More than an inch of rain inundated North Yorkshire in just a span of hours, the UK’s Met Office wrote on Twitter. Roads were washed out across the region, and a road bridge collapsed near Grinton.
"The roads were a raging torrent and there were sheds and household oil tanks floating down them," Steve Clough of Swaledale Mountain Rescue told Sky News.
A couple climbed 100 feet up a coastal cliff to escape the sudden tide surge at a beach in Filey Brigg Tuesday afternoon, the BBC reported. The man and the woman were found “clinging on by their fingertips” when rescuers arrived. The pair didn’t suffer any injuries, officials told the outlet.
Meanwhile, floodwaters swept through the streets of Bellerby as citizens defended their homes with sandbags.
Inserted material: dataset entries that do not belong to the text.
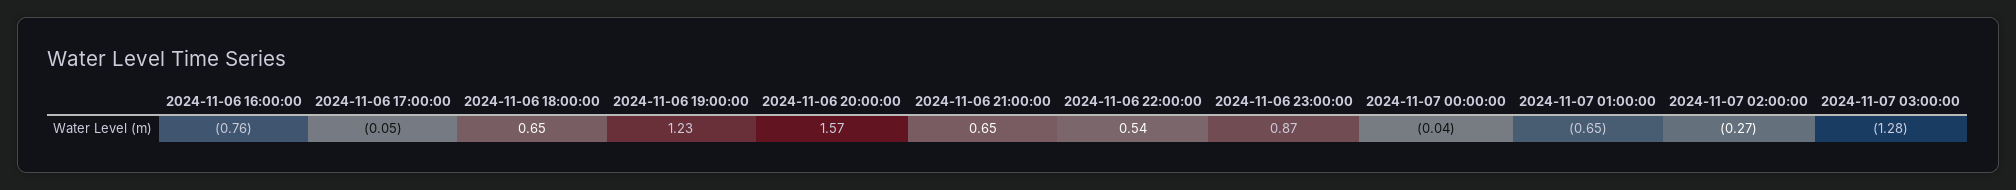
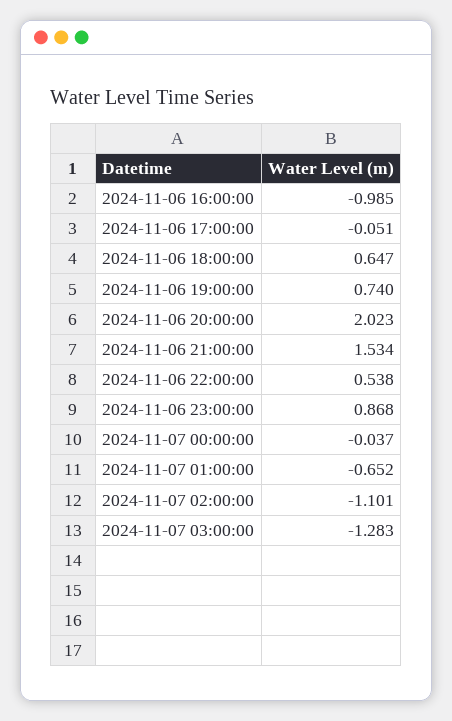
2024-11-06 16:00:00: -0.76 -> -0.985
2024-11-06 19:00:00: 1.23 -> 0.74
2024-11-06 20:00:00: 1.57 -> 2.023
2024-11-06 21:00:00: 0.65 -> 1.534
2024-11-07 02:00:00: -0.27 -> -1.101

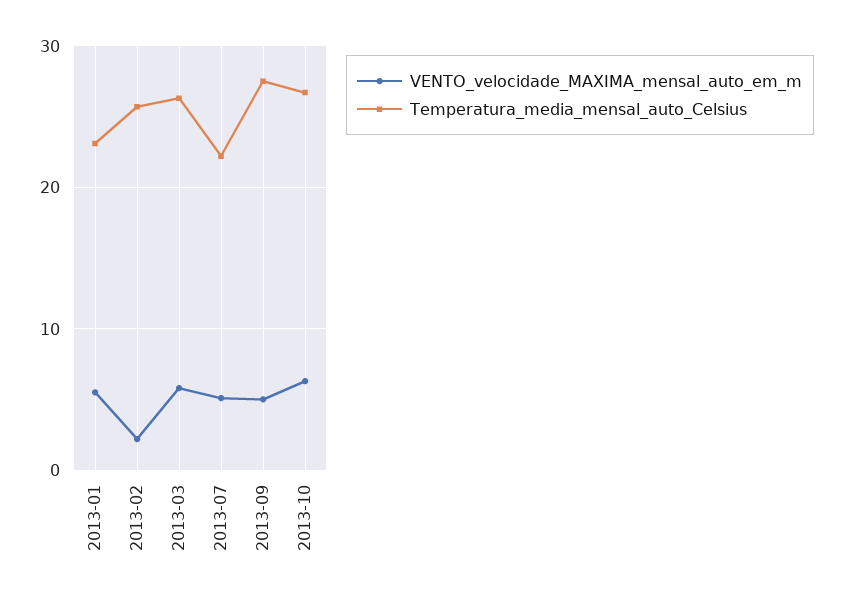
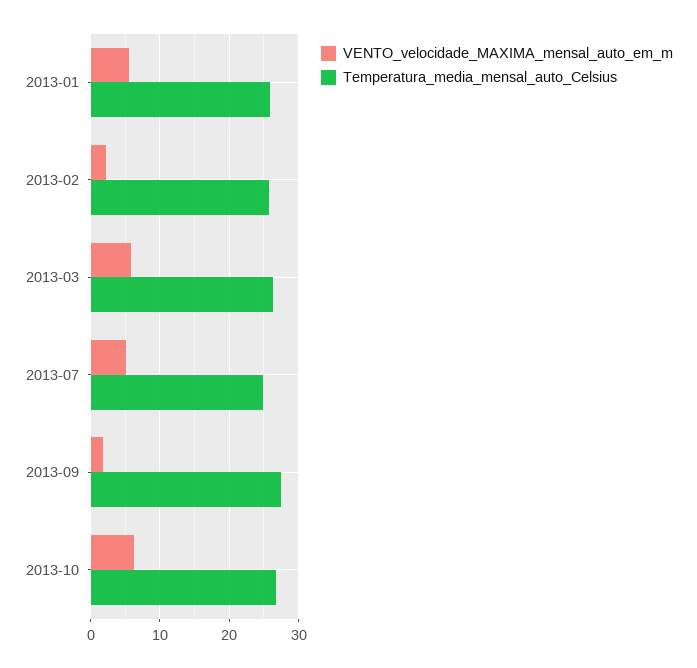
Temperatura_media_mensal_auto_Celsius, 2013-01: 23 -> 26
Temperatura_media_mensal_auto_Celsius, 2013-07: 22 -> 25
VENTO_velocidade_MAXIMA_mensal_auto_em_m, 2013-09: 5 -> 2

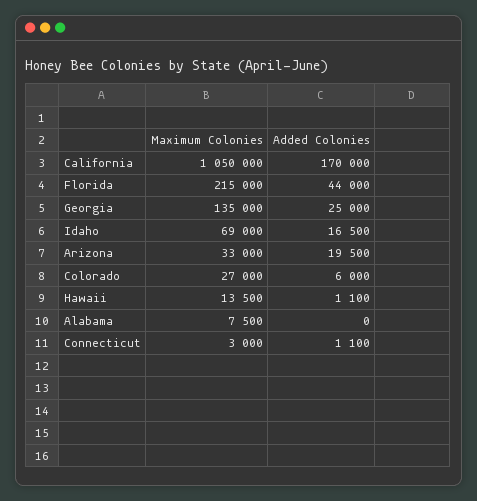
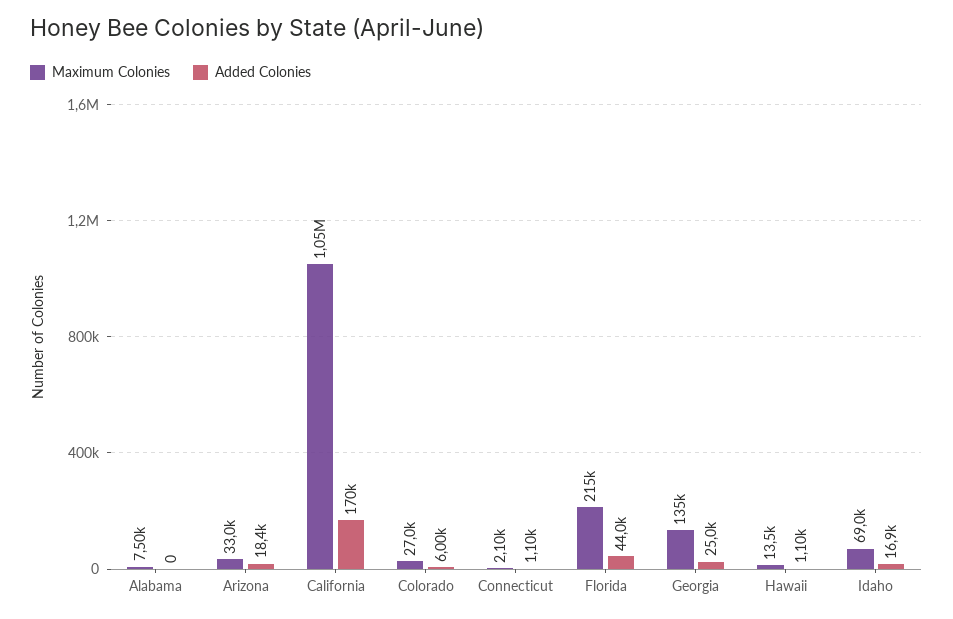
Added Colonies, Idaho: 16500 -> 16900
Added Colonies, Arizona: 19500 -> 18400
Maximum Colonies, Connecticut: 3000 -> 2100

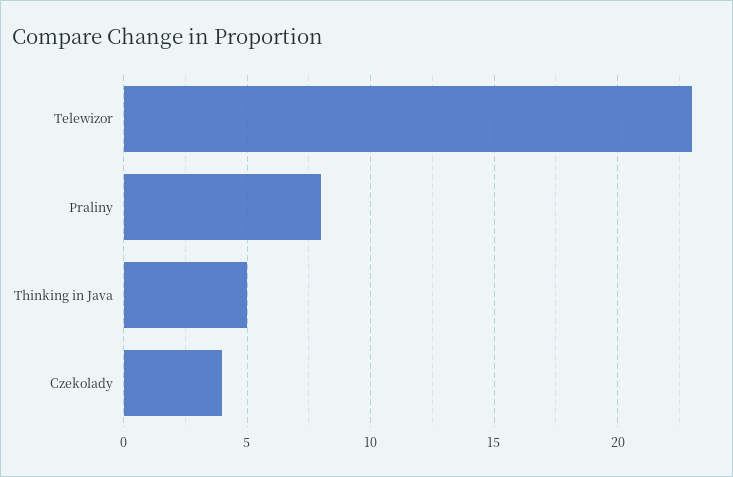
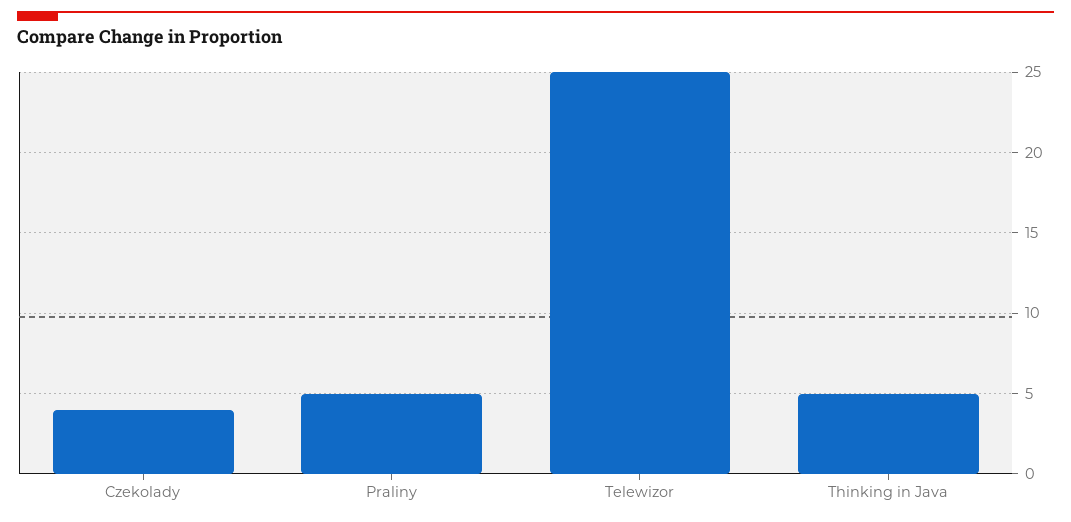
Telewizor: 23 -> 25
Praliny: 8 -> 5

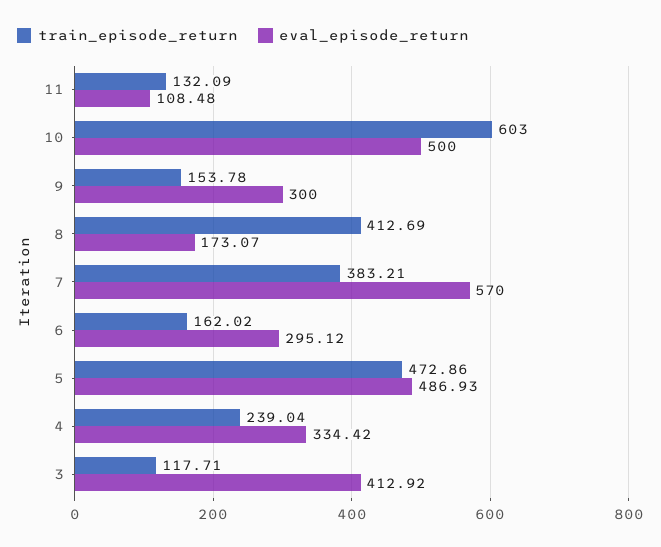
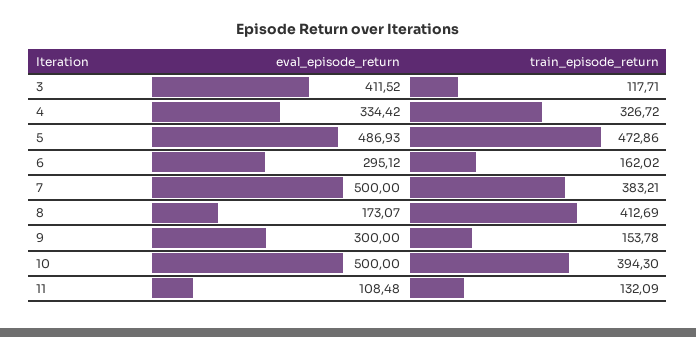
train_episode_return, 10: 603 -> 394.3
eval_episode_return, 7: 570 -> 500
train_episode_return, 4: 239.04 -> 326.72
eval_episode_return, 3: 412.92 -> 411.52

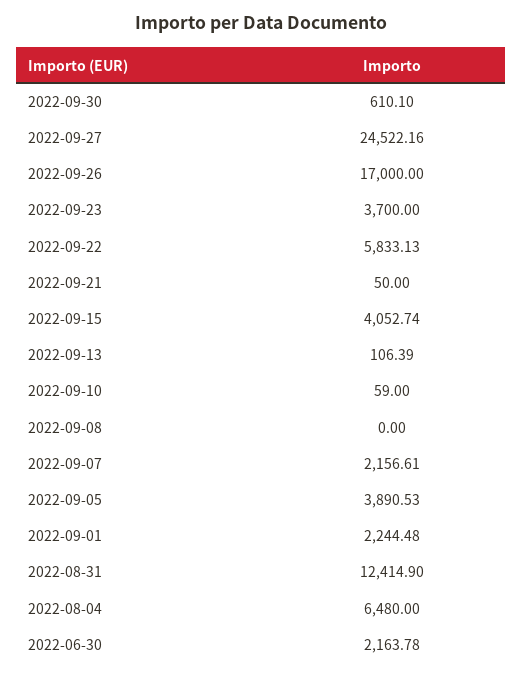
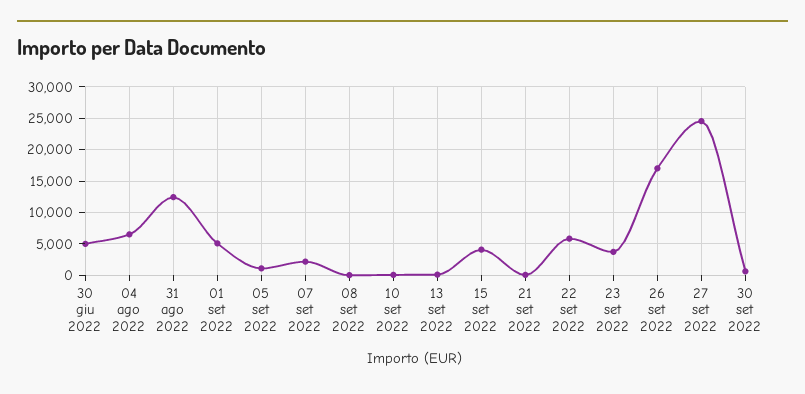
2022-09-05: 3890.53 -> 1000
2022-09-01: 2244.48 -> 5000
2022-06-30: 2163.78 -> 5000

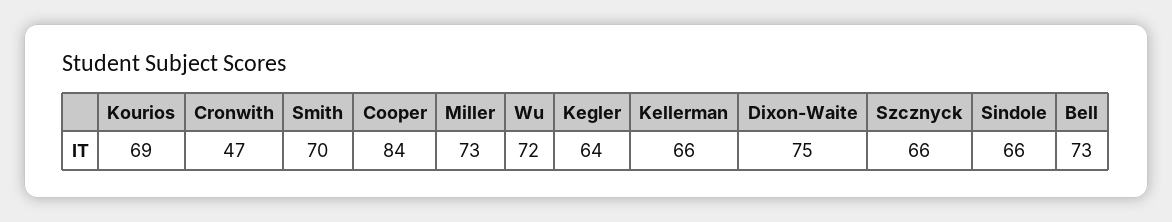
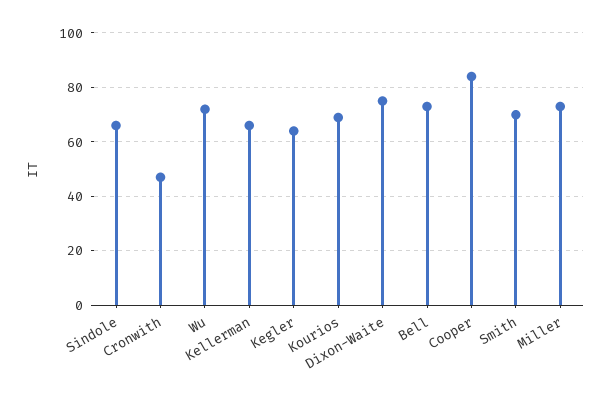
Szcznyck: 66 -> none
Rescue workers were seen helping a child over the rushing water.
"It started about half-past two, three o'clock, and the rain really started tanking down with hailstones and it got blacker and blacker,” said Dave Ward, a member of Swaledale Mountain Rescue Team. “And within about half an hour I started to defend our cottage because it was just coming off the hills at the back. And within about half an hour the road started flooding up and it's never stopped."
Gareth Walls, of Ripon, described the hail that pummeled the region as “like pickled onion,” and posted a picture of a large hailstone in the palm of his hand.
The Met Office said Wednesday that rain and “thundery downpours” could continue in some places.
Britain has been getting wetter, according to the Met Office’s U.K. Climate report, with 13% more summer rain falling in the 21st century than the 20th.
The Met Office also said that since records began in 1884, the 10 warmest years in the U.K. have all occurred since 2002. The 10 coldest years were all before 1964.
The Associated Press contributed to this report.